- _TEXT EXTRACT_:
● ● ● ● ● ● ●
Figure 2. Equivalent model of a photovoltaic cell.

The expression of the current characteristic of the photovoltaic panel (Ipv) is expressed as [7] follows:

$Ipv=Iph-\text{ Is}\left[\exp \left(\frac{q\left(V+I.Rs\right)}{K.Tc.A}-1\right)\right]-\frac{V+I.Rs}{Rp}$ (1)

The equation giving the current characteristic of a GPV can be written as follows:

$I=Np.Iph-Np.Is\left[\exp \left(\frac{qVoc}{Ns.A.K.Tc}\right)-1\right]-\frac{\left(\frac{Np.V}{Np}+I.Rs\right)}{Rp}$ (2)

Technical Characteristics of the Panel

In this article, the work was done with the solar panel of type:

Figure 3. Simulation result of the model under the variation of solar irradiance and the variation of temperature.

SOLTON Power SPI-215P whose electrical characteristics are shown in Figure 3 above.

The following figures represent respectively the current-voltage, power-voltage characteristics for a temperature T = 298 K˚ and a variable illumination (E) of [1,0.8, 0.6, 0.4, 0.2] * 1000 W/m² and also a variable temperature of [40 30 20]˚C.

• Characteristic of I = f (V) and P = f (V)

3.2. Boost Chopper Modeling

The use of DC-DC converters allows the control of electrical power in circuits operating in direct current with great flexibility and high efficiency which in our case will allow us to pursue the optimum operating point [7] [8]. In our article, we have a Boost type converter whose electrical diagram is given in Figure 4 below.

Figure 4. Electrical circuit of a boost chopper.

3.2.1. Mathematical Modeling of the Boost Chopper

The application of Kirchhoff's laws (Knot and Mesh) on the two equivalent circuits of the two operating phases gives [8]:

$0<\text{t}<\text{DTs}$

$\text{DTs}<\text{t}<\text{Ts}$

$\{\begin{array}{c}{i}_{C1} =C_1\frac{d{v}_i}{dt} =i_i-i_L\\ i_{C2}=C2\frac{d{v}_0}{dt}=-i_0\\ v_L=L\frac{d{i}_l}{dt}=v_i-R_L{i}_L\end{array}$ (3)

$\{\begin{array}{c}{i}_{C1} =C_1\frac{d{v}_i}{dt} =i_i-i_L\\ i_{C2}=C2\frac{d{v}_0}{dt}=i_L-i_0\\ v_L=L\frac{d{i}_L}{dt}=v_i-v_0-R_L{i}_L\end{array}$ (4)

D: The duty cycle of the pulses that control the switch.

Ts: Being the period of impulses

3.2.2. Approximate Model of the Boost Chopper

By applying to the systems of equations (3) and (4) we can obtain the following relations [9] [10]:

$\{\begin{array}{c}{i}_L=i_i-C_1\frac{d{v}_i}{dt} \\ i_0=\left(1-D\right)i_L-C2\frac{d{v}_0}{dt}\\ v_i=\left(1-D\right)v_0+R_L{i}_L+L\frac{d{i}_L}{dt}\end{array}$ (5)
● ● ● ● ● ● ●
- _SOURCE DATA_:
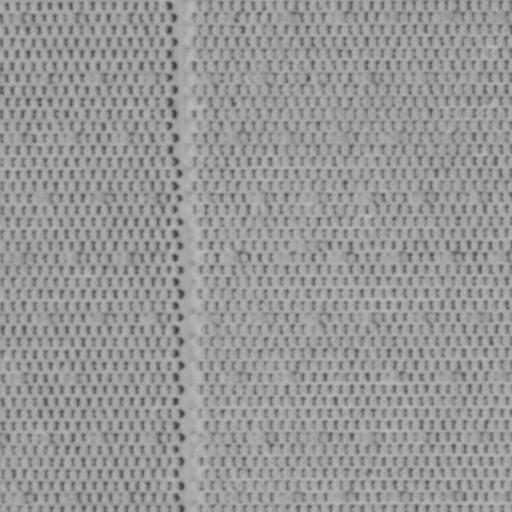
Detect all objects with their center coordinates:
● ● ● ● ● ● ●
- _EXERCISE SET_:
• A. In the photovoltaic and boost chopper text, which solar panel type was the work done with?
• B. Give the caption of every numbered figure mentioned in the photovoltaic and boost chopper text.
• C. Write the next part of the photovoltaic and boost chopper text, picking up after its final equation.

- _SOLVED PROBLEMS_:
• A. SOLTON Power SPI-215P

• B.
Figure 2. Equivalent model of a photovoltaic cell.
Figure 3. Simulation result of the model under the variation of solar irradiance and the variation of temperature.
Figure 4. Electrical circuit of a boost chopper.

• C.
3.2.3. Calculates Chopper Parameters

Output current: $Io=\frac{P}{Vo}$

Percentage of voltage variation: $\Delta V=1\%$

Percentage of current variation: $\Delta I=5\%$

Inductance: $L=\frac{Vin\left(Vo-Vin\right)}{\Delta I*fs*Vo} =1.45mH$

Ability: $C=\frac{Io\left(Vo-Vin\right)}{ƒs*\Delta Vo*Vo}=3227uF$

3.2.4. MPPT Control

Figure 5. Flowchart of the P&O algorithm.

In this part, we present a P&O control algorithm for tracking the maximum power delivered by the photovoltaic generator [11] [12]. The principle of this algorithm is to perform a disturbance on the voltage of the panel Vpv while acting on the duty cycle α. Indeed, following this disturbance, we calculate the power supplied by the PV panel at time k, then we compare it to the previous one at time (k − 1). If the power increases, we approach the maximum power point, “PMP” and the variation of the duty cycle is maintained in the same direction [13]. On the contrary, if the power decreases, we move away from the maximum power point, “PMP”. Then, we must reverse the direction of the variation of the duty cycle [14]. The general algorithm of this control is given by (Figure 5) below.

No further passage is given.